Over three months before the B-17 Memphis Belle completed 25 missions, the B-24 Liberator “Hot Stuff” had already returned home from its 25th mission. The aircraft and its crew were destined for fame, being sent back to the United States to tour the country and sell war bonds. However, on their way home tragedy struck and the aircraft crashed on an Icelandic mountainside. All of the crew except one were killed.

With the loss of this crew, the US sent the Memphis Belle home instead, turning it into an icon and forgetting the heroic and earlier work of Hot Stuff.

Hot Stuff

Hot Stuff Crew
The crew of the “Hot Stuff.” (Photo Credit: USAAF / Public Domain)

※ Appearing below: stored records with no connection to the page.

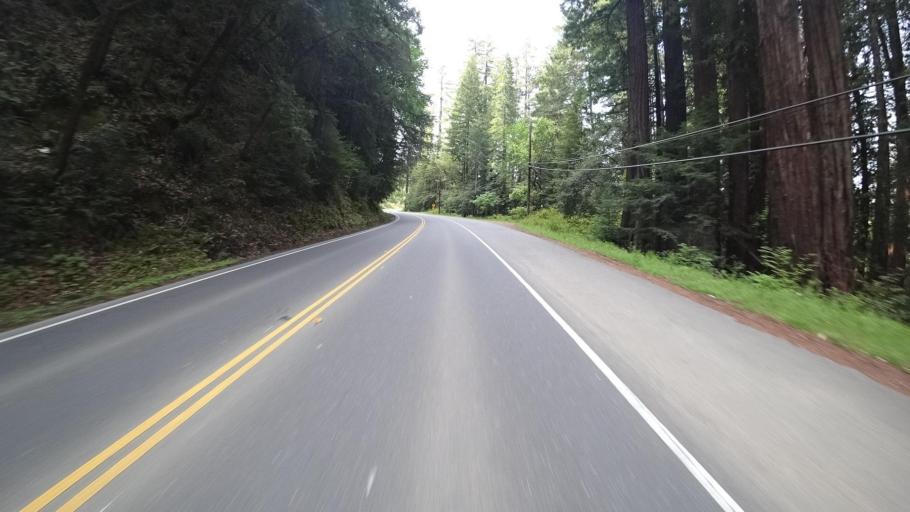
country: US
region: California
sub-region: Humboldt County
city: Redway
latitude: 40.1309
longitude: -123.8182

Hot Stuff was a Consolidated B-24D Liberator that flew with the 8th Air Force in the 93rd Bomb Group, 330th Bomb Squadron, during WWII. The crew and aircraft started their career in late 1942, flying missions over North Africa. On February 7, 1943, Hot Stuff flew its landmark 25th mission, dropping bombs on Naples, Italy. This was three and a half months before Memphis Belle hit the same milestone.

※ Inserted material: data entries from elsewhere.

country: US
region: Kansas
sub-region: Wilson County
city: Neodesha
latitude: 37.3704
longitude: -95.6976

On March 22, 1943, both the Memphis Belle and Hot Stuff participated in the same mission over Wilhelmshaven, Germany. This mission was Hot Stuff’s 30th and Memphis Belle’s 10th.

She continued on in service, eventually completing a total of 31 missions. The crew and their aircraft were to be sent to the UK and given the Distinguished Flying Cross and the Air Medal. They were scheduled to return to the US in spring 1943.

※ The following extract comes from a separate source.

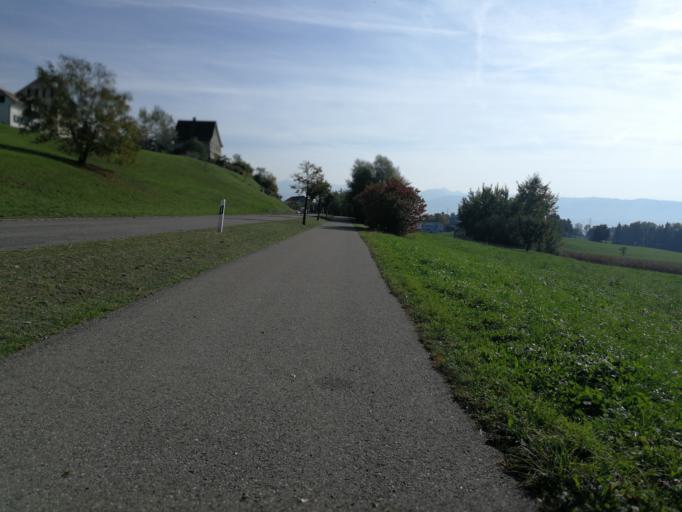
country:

At the time the causality rate among heavy bomber crews was horrifically high, so much so that 25 missions were considered an entire tour. Actually keeping track of this was hard though, as deaths, injuries, rotations, illnesses, leave, and equipment failures complicated matters.

General Andrews

High Command at Wright Field
High Command at Wright Field. Left to right: Gen. George C. Marshall, Lt. Gen. Frank M. Andrews, Lt. Gen. Henry (Hap) H. Arnold, and Maj. Gen. Oliver P. Echols. Photo by anonymous (date unknown). PD-U.S. Government. Wikimedia Commons.

Meanwhile, Lieutenant General Frank M. Andrews was urgently needed in Washington D.C. He was the then-Commander of the European Theater of Operations and was due a promotion, likely to four-star general.

To get back to the US as fast as possible, he and his entourage hitched a lift on board Hot Stuff.

On the way back to the US on May 3, 1943, Hot Stuff had to refuel in Iceland, but tragically the bomber crashed into a mountain while flying in bad weather. Apart from the tail gunner, everyone onboard the aircraft was killed in the crash.

Hot Stuff Crash
U.S. Army personnel remove bodies from the wreckage of Andrews’ B-24 after it struck a mountain side in Iceland, May 1943. (Photo Credit: The Air Force Historical Research Agency / Wikipedia / Public Domain)

On that very day General Andrews – who was known to be an exceptional leader – was meant to be informed that he had been chosen to lead the Allied forces during the invasion of Europe. Andrews died before receiving this information. Because of Andrews’ death, the position of Supreme Allied Commander was given to Dwight D. Eisenhower instead.

With the crash of Hot Stuff, the US quickly scrambled to find another aircraft that had completed its 25 missions. As a result the crew of Hot Stuff, even though they reached the 25 mission milestone first, were forgotten.

In 2012, pieces of Hot Stuff were recovered from the Icelandic mountainside and returned to the United States. Those who participated in the recovery pushed for a memorial to be established nearby, to honor the crew and their aircraft.

In 2018, 75 years after the crash, a memorial was unveiled near the crash site. The event received a B-52 Stratofortress flyby and had 140 Americans in attendance.